**Tasks to perform**
A – From the forum post below, list every step the writer says they take to get the buffer playing, in the order given.
B – Answer these questions about the forum post below, marking each answer to match its question:
(i) Does the writer say they are creating an interleaved buffer?
(ii) Between which two values is the audio limited?
(iii) Which array supplies the values for channel 0?

**Document segment**
________________________________________

Notice that I am not creating an interleaved buffer, I load the stereo audio data to the buffer as follows (which I think may also be wrong):
for ch in 0 ..< 2 {
for i in 0 ..< maxSignalLength {
var val: Float!
if ch == 0 { // Left
val = leftAudioArray[i]
// Limit
if val > 1 {
val = 1
}
if val < -1 {
val = -1
}
} else if ch == 1 { // Right
val = rightAudioArray[i]
// Limit
if val < 1 {
val = 1
}
if val < -1 {
val = -1
}
}
outputBuffer.floatChannelData![ch][i] = val
}
}
The audio is also limited to values between -1 and 1.
Then I finally come to (attempting to) load the buffer to the audio node, attach the audio node to the audio engine, start the audio engine and then play the node.
let frameCapacity = AVAudioFramePosition(outputBuffer.frameCapacity)

________________________________________

**Recorded data**
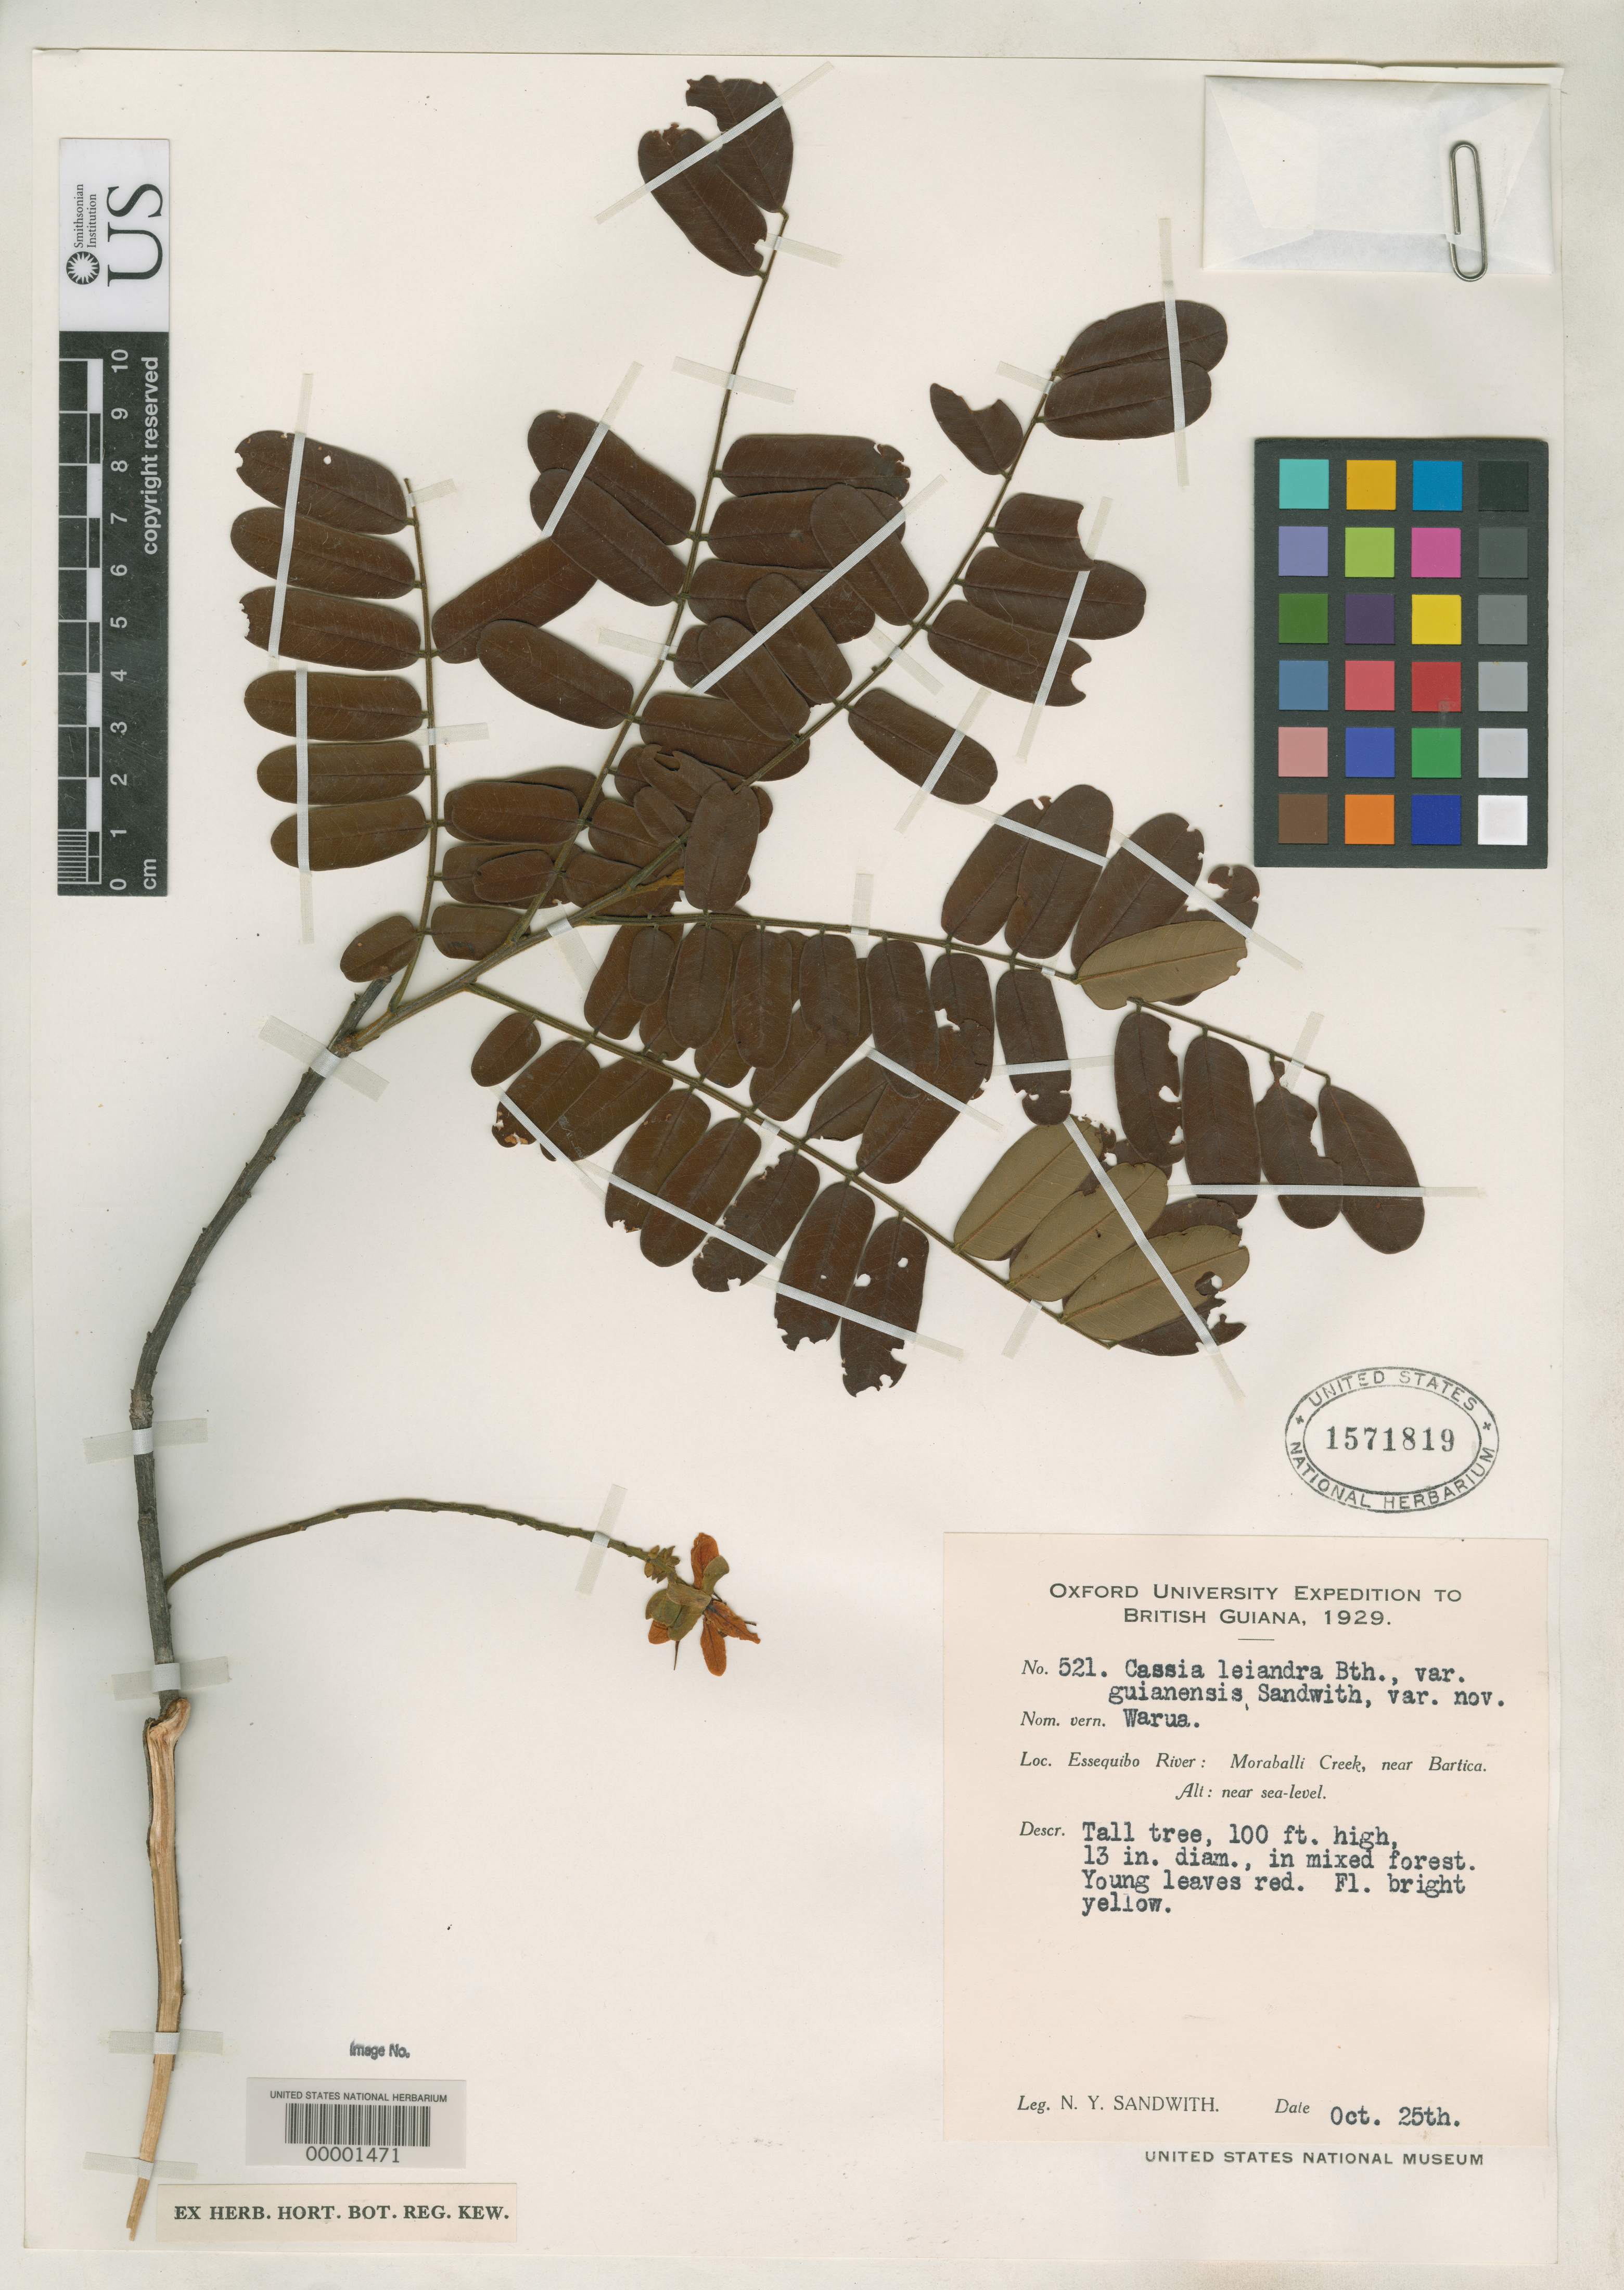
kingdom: Plantae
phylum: Tracheophyta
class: Magnoliopsida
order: Fabales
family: Fabaceae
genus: Cassia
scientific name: Cassia leiandra var. guianensis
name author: Sandwith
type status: Isotype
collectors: N. Y. Sandwith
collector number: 521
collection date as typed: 25 Oct 1929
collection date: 1929-10-25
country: Guyana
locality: Moraballi Creek, Essequibo River.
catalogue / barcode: US 1571819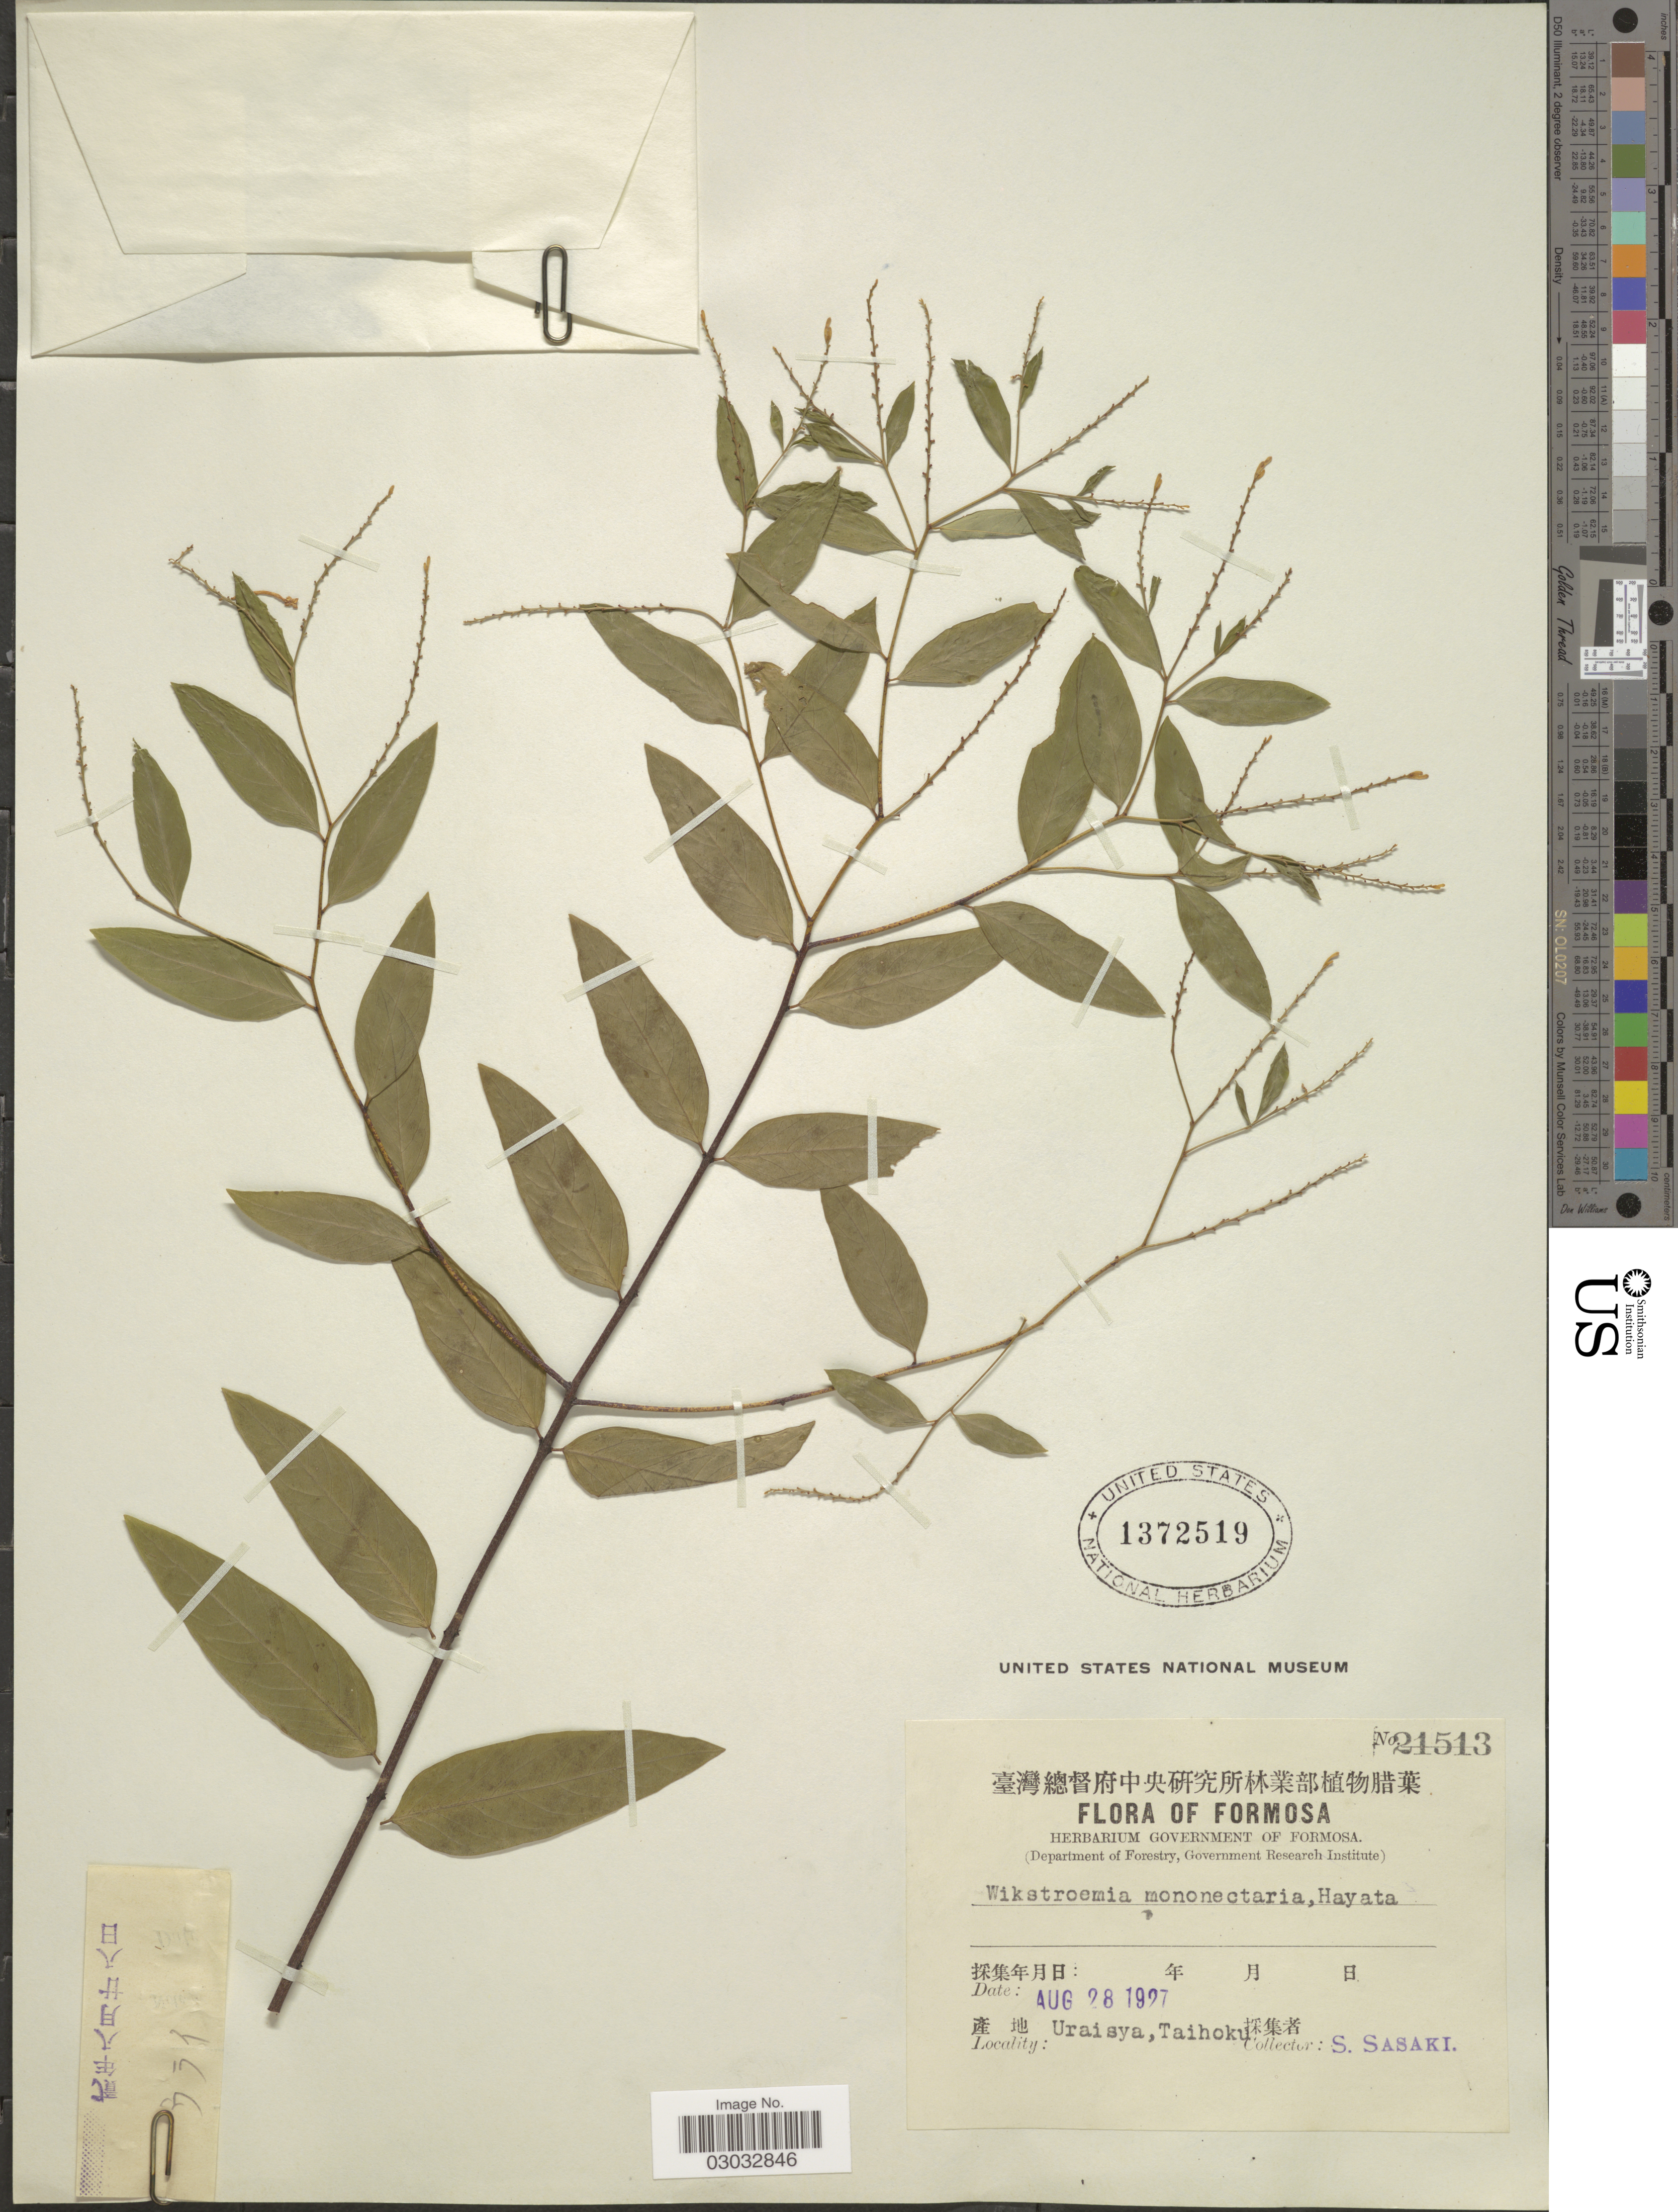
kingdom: Plantae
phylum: Tracheophyta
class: Magnoliopsida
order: Malvales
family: Thymelaeaceae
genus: Wikstroemia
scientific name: Wikstroemia mononectaria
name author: Hayata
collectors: S. Sasaki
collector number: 21513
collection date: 1927-08-28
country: Taiwan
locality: Formosa, Uraisya, Taihoku.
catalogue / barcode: US 1372519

________________________________________

**Responses in order**
A –
1. Load the buffer to the audio node.
2. Attach the audio node to the audio engine.
3. Start the audio engine.
4. Play the node.

B –
(i) No, the writer is not creating an interleaved buffer.
(ii) Between -1 and 1.
(iii) leftAudioArray